Dataset entries:
=======
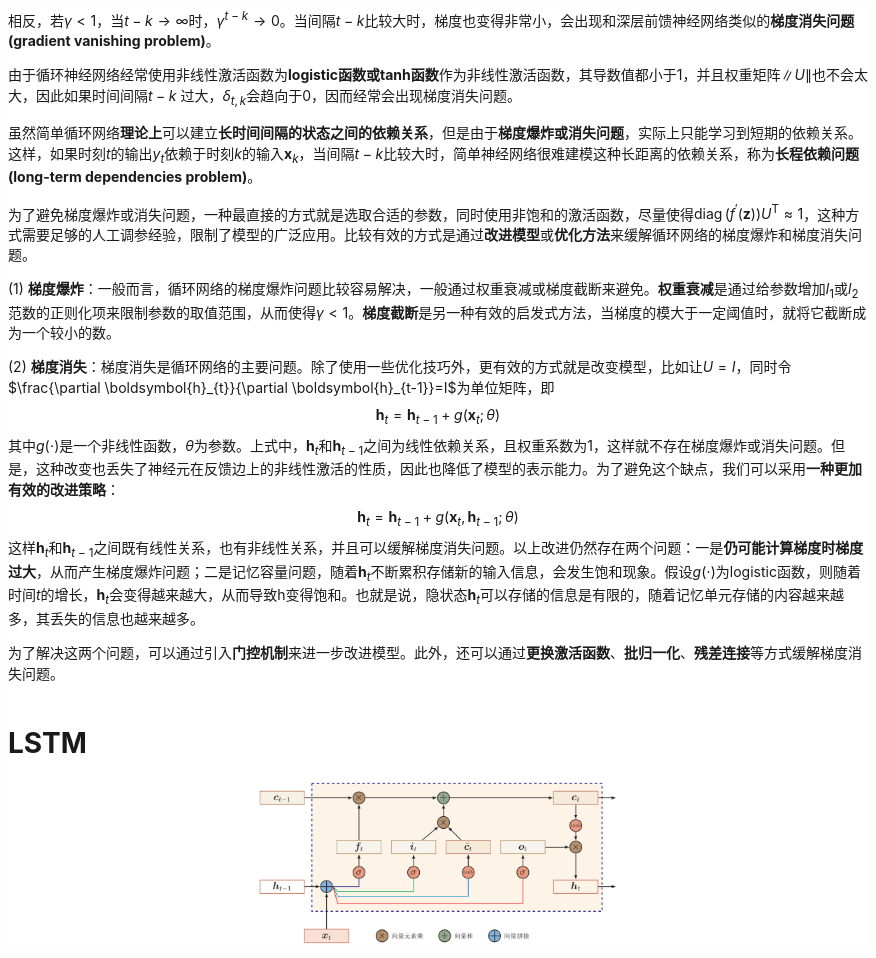 相反，若$\gamma < 1$，当$t-k \rightarrow \infty$时，$\gamma^{t-k} \rightarrow 0$。当间隔$t-k$比较大时，梯度也变得非常小，会出现和深层前馈神经网络类似的**梯度消失问题(gradient vanishing problem)**。

由于循环神经网络经常使用非线性激活函数为**logistic函数或tanh函数**作为非线性激活函数，其导数值都小于1，并且权重矩阵$\|U\|$也不会太大，因此如果时间间隔$t-k$ 过大，$\delta_{t,k}$会趋向于0，因而经常会出现梯度消失问题。

虽然简单循环网络**理论上**可以建立**长时间间隔的状态之间的依赖关系**，但是由于**梯度爆炸或消失问题**，实际上只能学习到短期的依赖关系。这样，如果时刻$t$的输出$y_t$依赖于时刻$k$的输入$\boldsymbol x_k$，当间隔$t-k$比较大时，简单神经网络很难建模这种长距离的依赖关系，称为**长程依赖问题(long-term dependencies problem)**。

为了避免梯度爆炸或消失问题，一种最直接的方式就是选取合适的参数，同时使用非饱和的激活函数，尽量使得$\operatorname{diag}(f^{\prime}(\boldsymbol{z})) U^{\mathrm{T}} \approx 1$，这种方式需要足够的人工调参经验，限制了模型的广泛应用。比较有效的方式是通过**改进模型**或**优化方法**来缓解循环网络的梯度爆炸和梯度消失问题。

(1) **梯度爆炸**：一般而言，循环网络的梯度爆炸问题比较容易解决，一般通过权重衰减或梯度截断来避免。**权重衰减**是通过给参数增加$l_1$或$l_2$范数的正则化项来限制参数的取值范围，从而使得$\gamma < 1$。**梯度截断**是另一种有效的启发式方法，当梯度的模大于一定阈值时，就将它截断成为一个较小的数。

(2) **梯度消失**：梯度消失是循环网络的主要问题。除了使用一些优化技巧外，更有效的方式就是改变模型，比如让$U=I$，同时令$\frac{\partial \boldsymbol{h}_{t}}{\partial \boldsymbol{h}_{t-1}}=I$为单位矩阵，即
$$
\boldsymbol{h}_{t}=\boldsymbol{h}_{t-1}+g(\boldsymbol{x}_{t} ; \theta)
$$
其中$g(\cdot)$是一个非线性函数，$\theta$为参数。上式中，$\boldsymbol h_t$和$\boldsymbol h_{t-1}$之间为线性依赖关系，且权重系数为1，这样就不存在梯度爆炸或消失问题。但是，这种改变也丢失了神经元在反馈边上的非线性激活的性质，因此也降低了模型的表示能力。为了避免这个缺点，我们可以采用**一种更加有效的改进策略**：
$$
\boldsymbol{h}_{t}=\boldsymbol{h}_{t-1}+g(\boldsymbol{x}_{t}, \boldsymbol{h}_{t-1} ; \theta)
$$
这样$\boldsymbol h_t$和$\boldsymbol h_{t-1}$之间既有线性关系，也有非线性关系，并且可以缓解梯度消失问题。以上改进仍然存在两个问题：一是**仍可能计算梯度时梯度过大**，从而产生梯度爆炸问题；二是记忆容量问题，随着$\boldsymbol h_t$不断累积存储新的输入信息，会发生饱和现象。假设$g(\cdot)$为logistic函数，则随着时间$t$的增长，$\boldsymbol h_t$会变得越来越大，从而导致h变得饱和。也就是说，隐状态$\boldsymbol h_t$可以存储的信息是有限的，随着记忆单元存储的内容越来越多，其丢失的信息也越来越多。

为了解决这两个问题，可以通过引入**门控机制**来进一步改进模型。此外，还可以通过**更换激活函数**、**批归一化**、**残差连接**等方式缓解梯度消失问题。

# LSTM


<div align="center">
<img src="/Kimages/3/image-20200716112944445.png" style="zoom:35%;" />
</div>
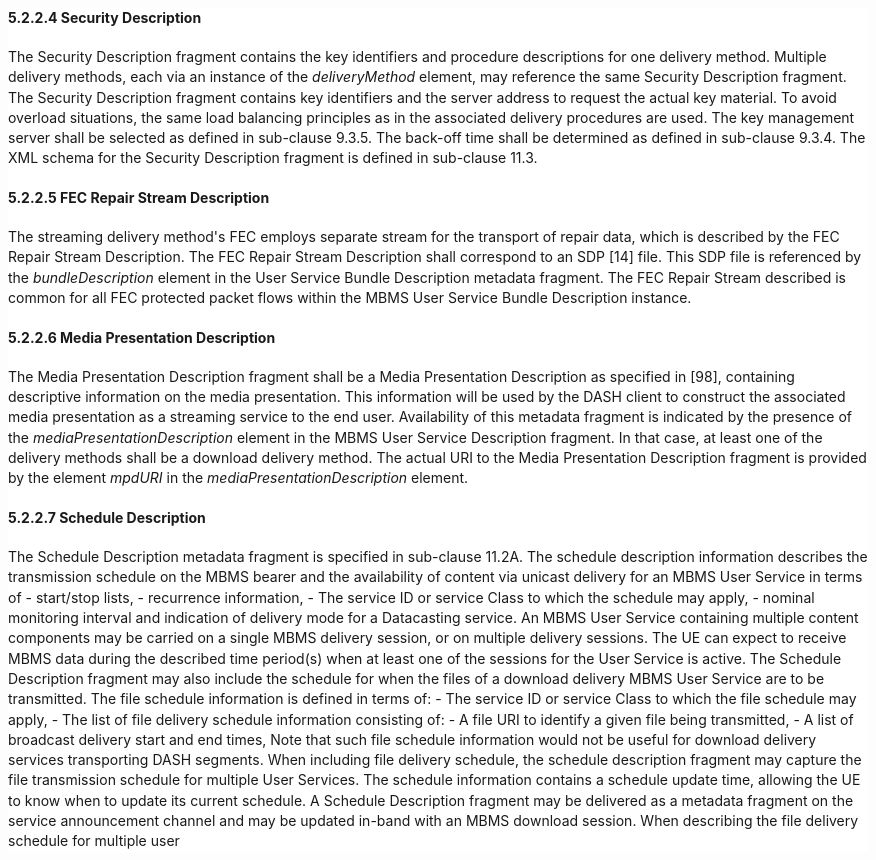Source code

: #### 5.2.2.4 Security Description
The Security Description fragment contains the key identifiers and procedure
descriptions for one delivery method. Multiple delivery methods, each via an
instance of the _deliveryMethod_ element, may reference the same Security
Description fragment.
The Security Description fragment contains key identifiers and the server
address to request the actual key material. To avoid overload situations, the
same load balancing principles as in the associated delivery procedures are
used. The key management server shall be selected as defined in sub-clause
9.3.5. The back-off time shall be determined as defined in sub-clause 9.3.4.
The XML schema for the Security Description fragment is defined in sub-clause
11.3.
#### 5.2.2.5 FEC Repair Stream Description
The streaming delivery method's FEC employs separate stream for the transport
of repair data, which is described by the FEC Repair Stream Description. The
FEC Repair Stream Description shall correspond to an SDP [14] file. This SDP
file is referenced by the _bundleDescription_ element in the User Service
Bundle Description metadata fragment. The FEC Repair Stream described is
common for all FEC protected packet flows within the MBMS User Service Bundle
Description instance.
#### 5.2.2.6 Media Presentation Description
The Media Presentation Description fragment shall be a Media Presentation
Description as specified in [98], containing descriptive information on the
media presentation. This information will be used by the DASH client to
construct the associated media presentation as a streaming service to the end
user.
Availability of this metadata fragment is indicated by the presence of the
_mediaPresentationDescription_ element in the MBMS User Service Description
fragment. In that case, at least one of the delivery methods shall be a
download delivery method. The actual URI to the Media Presentation Description
fragment is provided by the element _mpdURI_ in the
_mediaPresentationDescription_ element.
#### 5.2.2.7 Schedule Description
The Schedule Description metadata fragment is specified in sub-clause 11.2A.
The schedule description information describes the transmission schedule on
the MBMS bearer and the availability of content via unicast delivery for an
MBMS User Service in terms of
\- start/stop lists,
\- recurrence information,
\- The service ID or service Class to which the schedule may apply,
\- nominal monitoring interval and indication of delivery mode for a
Datacasting service.
An MBMS User Service containing multiple content components may be carried on
a single MBMS delivery session, or on multiple delivery sessions. The UE can
expect to receive MBMS data during the described time period(s) when at least
one of the sessions for the User Service is active.
The Schedule Description fragment may also include the schedule for when the
files of a download delivery MBMS User Service are to be transmitted. The file
schedule information is defined in terms of:
\- The service ID or service Class to which the file schedule may apply,
\- The list of file delivery schedule information consisting of:
\- A file URI to identify a given file being transmitted,
\- A list of broadcast delivery start and end times,
Note that such file schedule information would not be useful for download
delivery services transporting DASH segments.
When including file delivery schedule, the schedule description fragment may
capture the file transmission schedule for multiple User Services.
The schedule information contains a schedule update time, allowing the UE to
know when to update its current schedule.
A Schedule Description fragment may be delivered as a metadata fragment on the
service announcement channel and may be updated in-band with an MBMS download
session. When describing the file delivery schedule for multiple user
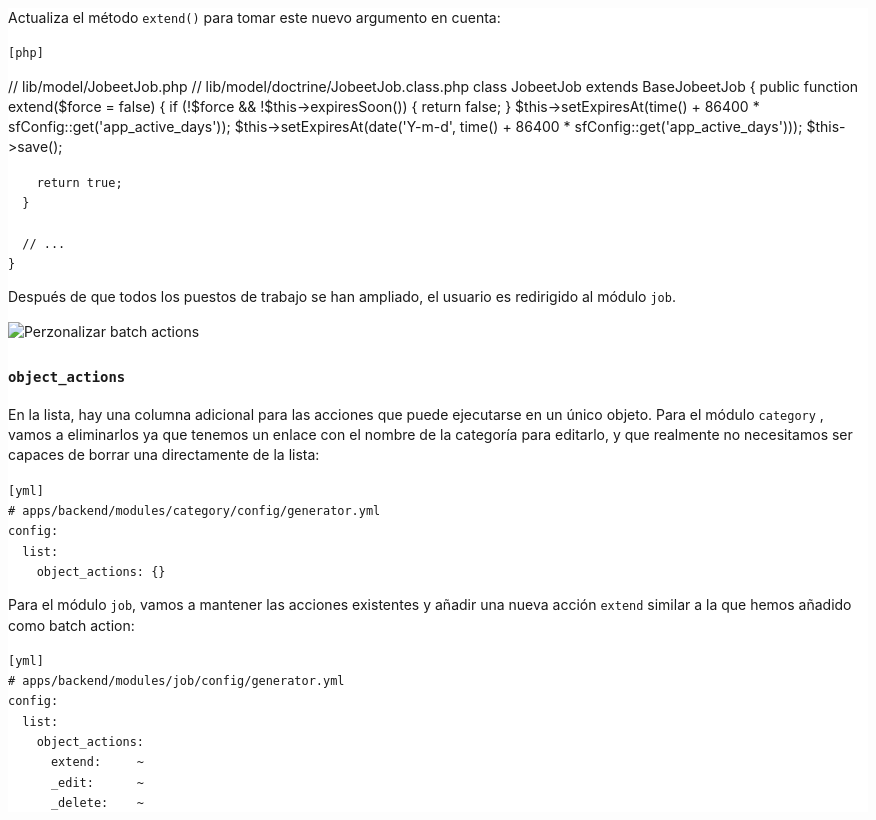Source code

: Actualiza el método `extend()` para tomar este nuevo argumento en cuenta:

    [php]
<propel>
    // lib/model/JobeetJob.php
</propel>
<doctrine>
    // lib/model/doctrine/JobeetJob.class.php
</doctrine>
    class JobeetJob extends BaseJobeetJob
    {
      public function extend($force = false)
      {
        if (!$force && !$this->expiresSoon())
        {
          return false;
        }

<propel>
        $this->setExpiresAt(time() + 86400 * sfConfig::get('app_active_days'));
</propel>
<doctrine>
        $this->setExpiresAt(date('Y-m-d', time() + 86400 * sfConfig::get('app_active_days')));
</doctrine>
        $this->save();

        return true;
      }

      // ...
    }

Después de que todos los puestos de trabajo se han ampliado, el usuario es redirigido al módulo `job`.

![Perzonalizar batch actions](http://www.symfony-project.org/images/jobeet/1_4/12/custom_batch_actions.png)

### `object_actions`
En la lista, hay una columna adicional para las acciones que puede ejecutarse en un único objeto. Para el módulo `category` , vamos a eliminarlos ya que tenemos un enlace con el nombre de la categoría para editarlo, y que realmente no necesitamos ser capaces de borrar una directamente de la lista:

    [yml]
    # apps/backend/modules/category/config/generator.yml
    config:
      list:
        object_actions: {}

Para el módulo `job`, vamos a mantener las acciones existentes y añadir una nueva acción `extend` similar a la que hemos añadido como batch action:

    [yml]
    # apps/backend/modules/job/config/generator.yml
    config:
      list:
        object_actions:
          extend:     ~
          _edit:      ~
          _delete:    ~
=======
◆ **Work to be completed**: Looking back over the data above, restate word for word the lines that begin at the line with "download delivery method." and end at the line with "which the schedule", inclusive.

◆ **Your response**:
download delivery method. The actual URI to the Media Presentation Description
fragment is provided by the element _mpdURI_ in the
_mediaPresentationDescription_ element.
#### 5.2.2.7 Schedule Description
The Schedule Description metadata fragment is specified in sub-clause 11.2A.
The schedule description information describes the transmission schedule on
the MBMS bearer and the availability of content via unicast delivery for an
MBMS User Service in terms of
\- start/stop lists,
\- recurrence information,
\- The service ID or service Class to which the schedule may apply,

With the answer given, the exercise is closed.